Tudo isto decorre num cenário de excesso de existências e quedas de vendas: o ano passado, as vendas totais de Vinhos do Porto e Douro caíram -1%, até 615 milhões de euros. Ao mesmo tempo, registou-se o aumento de 4,9% no preço médio do litro.
As exportações registaram uma queda de -4,7% em volume, alcançando os 359 milhões de euros. A faturação do mercado nacional foi de 256 milhões de euros e está relacionada com o dinamismo do sector turístico em Portugal.
Entre janeiro e abril de 2024, as vendas totalizaram na região caíram -3,2% em volume para 32,55 milhões de litros e -1,8% em valor para 165,3 milhões de euros. A maior quebra em volume verifica-se nos vinhos DOC (-3,6%), mas o valor das vendas permanece inalterado, como consequência do aumento do preço médio (3,8%, para 4,88€/L.). No Vinho do Porto, as vendas caíram -2,7% em volume, -3% em valor e -0,3% em preço médio (para 5,28€/L.). No mesmo período, o preço médio na região (que inclui licoroso moscatel, espumantes e vinhos IGP) subiu 1,4%, para 5,08€/L.

Excesso de stocks em pano de fundo

No conjunto, a indústria vitivinícola portuguesa antecipa o que poderá ser uma campanha difícil. Isso porque, além das previsões iniciais que indicam o potencial aumento na produção de 10% em relação aos 7.542 Mhl. da campanha 2023/2024, a disponibilidade total de vinhos ascendia a 20.269 Mhl., dos quais 10.984 Mhl. são DOP e 5.862 Mhl. IGP. Segundo dados da Direção Geral de Agricultura e Desenvolvimento Rural da Comissão Europeia, o stock inicial é de 12.727 Mhl. Segundo a mesma fonte, as exportações em 2023 atingiram 3.190 Mhl. e o consumo nacional 2.769 Mhl.
===
Tarefas a realizar ::
A) Traduza para inglês a seguinte frase do texto sobre os vinhos do Porto e Douro: "A faturação do mercado nacional foi de 256 milhões de euros e está relacionada com o dinamismo do sector turístico em Portugal."
B) Por favor, reescreva em forma de lista o parágrafo do texto sobre os vinhos do Porto e Douro que começa por "No conjunto, a indústria vitivinícola portuguesa", mantendo os factos principais.
C) Retome o texto sobre os vinhos do Porto e Douro e continue-o a partir da última frase apresentada acima.

Material recolhido ::
===
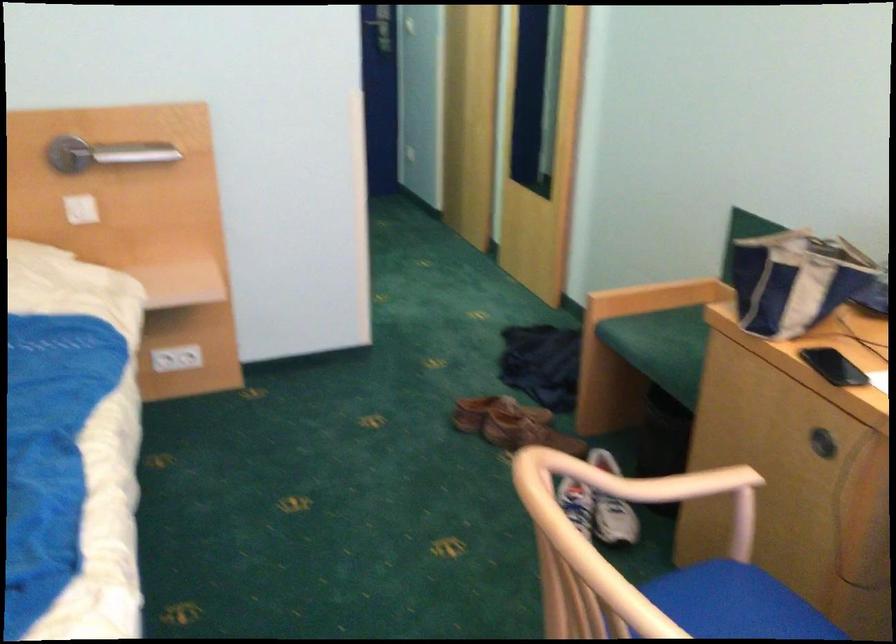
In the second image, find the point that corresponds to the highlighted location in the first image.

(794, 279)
===
Respostas numeradas ::
A) Domestic market revenue was 256 million euros and is linked to the dynamism of the tourism sector in Portugal.

B)
- A indústria vitivinícola portuguesa antecipa uma campanha difícil.
- As previsões iniciais indicam um potencial aumento de 10% na produção face aos 7.542 Mhl. da campanha 2023/2024.
- A disponibilidade total de vinhos ascendia a 20.269 Mhl., dos quais 10.984 Mhl. DOP e 5.862 Mhl. IGP.
- Segundo a Direção Geral de Agricultura e Desenvolvimento Rural da Comissão Europeia, o stock inicial é de 12.727 Mhl.
- Segundo a mesma fonte, em 2023 as exportações atingiram 3.190 Mhl. e o consumo nacional 2.769 Mhl.

C)
Ante a perspectiva de uma colheita de quantidade que vai encher ainda mais as já de si atestadas adegas portuguesas, os viticultores portugueses poderão ver repetido o cenário vivido o ano passado: o panorama já foi antecipado em algumas regiões como o Douro - aqui, muitos viticultores declaram ter recebido indicações dos compradores habituais dizendo que não vão adquirir uva na presente campanha. Em grande medida, os produtores portugueses responsabilizam a falta de controlo sobre o destino comercial que se dá ao vinho importado a granel, especialmente de Espanha.
Fonte da Revista de Vinhos refere que, no Douro, cerca de 70% dos vinhos oriundos do outro lado da fronteira têm como destino final as cooperativas da região. Nesse sentido, uma das medidas complementares tomadas em sede de Conselho Interprofissional do IVDP visa “o maior controlo na entrada de vinhos a granel oriundos do exterior da região”.

Destilação de crise, o pronto socorro

Recentemente, a Comissão Europeia aprovou um apoio extraordinário ao sector vitivinícola português, com 15 milhões de euros para a destilação de vinhos, que poderá, caso o governo o entenda, ser reforçado em montante igual por verbas nacionais. A data limite de pagamento para os beneficiários da ajuda em Portugal é 30 de abril do próximo ano. Segundo o Ministério da Agricultura, este apoio permitirá destilar 34 milhões de vinhos tintos.
Recorde-se que, desde 2020, em Portugal foram destilados 60 milhões de litros de vinho. Na última destilação de crise, o Douro foi a região com a maior dotação: 6,4 milhões de euros, o que representou 32% da dotação total posta à disposição do país. A destilação da crise para 2023 contou com uma verba de 20 milhões de euros. Para a próxima destilação de crise, a região deverá receber novamente cerca de 30% do envelope destinado ao país, sendo que, ao contrário do resto dos vinhos portugueses a 'queimar', que poderão ser beneficiados com um apoio de até 0,42 euros/L., no Douro esse valor pode ascender a 0,75 euros/L., sendo o diferencial suportado pelo IVDP, o que equivale a dizer, às verbas que correspondem a taxas pagas pelo setor ao Instituto.